▶ _Aim of the task_: An exact restatement is required. Cover only the lines of the records from the first through the line with "right knee: (212, 414)", and skip pictures.

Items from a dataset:
:::::

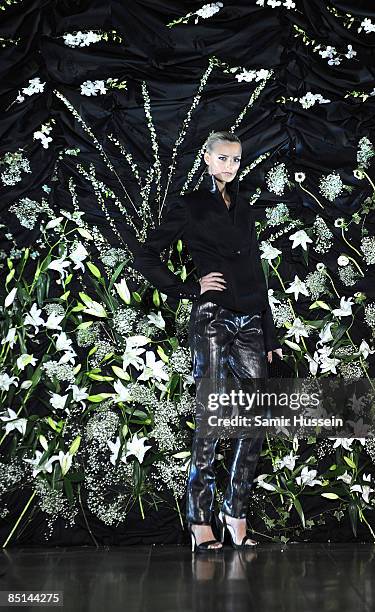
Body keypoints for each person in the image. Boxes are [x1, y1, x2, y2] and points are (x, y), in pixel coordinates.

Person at [126, 130, 282, 552]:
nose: (230, 167)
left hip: (250, 317)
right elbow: (145, 254)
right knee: (212, 414)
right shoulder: (190, 205)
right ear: (208, 159)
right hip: (213, 317)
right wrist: (187, 288)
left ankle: (235, 512)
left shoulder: (245, 203)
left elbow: (255, 267)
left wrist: (269, 331)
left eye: (236, 160)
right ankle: (200, 520)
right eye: (223, 159)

:::::

▶ _Answer space_:
Body keypoints for each person in the image. Boxes are [x1, y1, x2, y2] and points are (x, y), in pixel coordinates.

Person at [126, 130, 282, 552]:
nose: (230, 167)
left hip: (250, 317)
right elbow: (145, 254)
right knee: (212, 414)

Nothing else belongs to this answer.